(Page-level text extractions)
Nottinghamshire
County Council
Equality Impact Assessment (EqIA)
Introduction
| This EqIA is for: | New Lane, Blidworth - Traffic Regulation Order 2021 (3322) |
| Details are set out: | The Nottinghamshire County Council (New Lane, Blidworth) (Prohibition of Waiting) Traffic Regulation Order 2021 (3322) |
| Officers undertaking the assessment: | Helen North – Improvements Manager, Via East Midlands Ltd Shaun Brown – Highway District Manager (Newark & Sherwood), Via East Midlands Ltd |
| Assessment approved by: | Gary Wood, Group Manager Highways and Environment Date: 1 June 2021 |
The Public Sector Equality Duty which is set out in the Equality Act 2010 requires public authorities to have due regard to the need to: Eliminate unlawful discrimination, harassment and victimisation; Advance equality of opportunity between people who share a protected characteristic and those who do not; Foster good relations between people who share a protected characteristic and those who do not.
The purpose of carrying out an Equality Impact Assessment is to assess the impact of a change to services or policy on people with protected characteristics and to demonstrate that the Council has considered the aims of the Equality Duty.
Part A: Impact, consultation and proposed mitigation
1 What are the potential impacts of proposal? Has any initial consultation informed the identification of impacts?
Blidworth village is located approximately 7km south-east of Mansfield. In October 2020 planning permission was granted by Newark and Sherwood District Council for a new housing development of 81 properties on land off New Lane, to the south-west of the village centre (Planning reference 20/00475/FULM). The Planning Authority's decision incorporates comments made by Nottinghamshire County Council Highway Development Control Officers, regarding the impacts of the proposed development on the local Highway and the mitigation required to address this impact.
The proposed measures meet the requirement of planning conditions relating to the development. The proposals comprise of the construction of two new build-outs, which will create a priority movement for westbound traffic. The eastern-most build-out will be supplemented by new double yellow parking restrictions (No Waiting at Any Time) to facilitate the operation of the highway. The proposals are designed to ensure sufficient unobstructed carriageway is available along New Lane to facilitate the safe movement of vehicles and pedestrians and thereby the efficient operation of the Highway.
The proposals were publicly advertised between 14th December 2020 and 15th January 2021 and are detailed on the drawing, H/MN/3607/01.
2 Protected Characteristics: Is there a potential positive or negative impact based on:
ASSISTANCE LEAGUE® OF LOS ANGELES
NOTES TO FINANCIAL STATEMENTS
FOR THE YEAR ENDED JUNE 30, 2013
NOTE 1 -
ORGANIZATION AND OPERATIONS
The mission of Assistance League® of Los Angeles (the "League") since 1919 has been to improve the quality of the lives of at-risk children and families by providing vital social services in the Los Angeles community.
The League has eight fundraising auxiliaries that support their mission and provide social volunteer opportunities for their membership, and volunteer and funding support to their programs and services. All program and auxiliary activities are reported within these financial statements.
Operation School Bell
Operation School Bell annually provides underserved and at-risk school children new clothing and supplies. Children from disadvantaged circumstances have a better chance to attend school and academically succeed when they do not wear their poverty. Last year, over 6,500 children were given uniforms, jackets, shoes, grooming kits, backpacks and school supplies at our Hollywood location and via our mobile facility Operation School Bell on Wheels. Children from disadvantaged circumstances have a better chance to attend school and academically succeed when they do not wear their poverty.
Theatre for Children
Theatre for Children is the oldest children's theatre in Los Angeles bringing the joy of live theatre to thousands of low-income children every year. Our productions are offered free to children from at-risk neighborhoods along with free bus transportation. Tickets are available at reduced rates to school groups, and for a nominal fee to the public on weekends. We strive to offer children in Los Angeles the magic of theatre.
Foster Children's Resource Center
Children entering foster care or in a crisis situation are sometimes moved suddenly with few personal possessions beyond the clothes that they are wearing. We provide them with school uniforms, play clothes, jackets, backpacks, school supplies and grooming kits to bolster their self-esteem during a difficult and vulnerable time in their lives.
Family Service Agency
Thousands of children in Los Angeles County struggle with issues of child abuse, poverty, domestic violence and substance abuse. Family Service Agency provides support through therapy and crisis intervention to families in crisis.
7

Work instructions: Read through the entries and copy every line that includes "between".

Result:
The Public Sector Equality Duty which is set out in the Equality Act 2010 requires public authorities to have due regard to the need to: Eliminate unlawful discrimination, harassment and victimisation; Advance equality of opportunity between people who share a protected characteristic and those who do not; Foster good relations between people who share a protected characteristic and those who do not.
The proposals were publicly advertised between 14th December 2020 and 15th January 2021 and are detailed on the drawing, H/MN/3607/01.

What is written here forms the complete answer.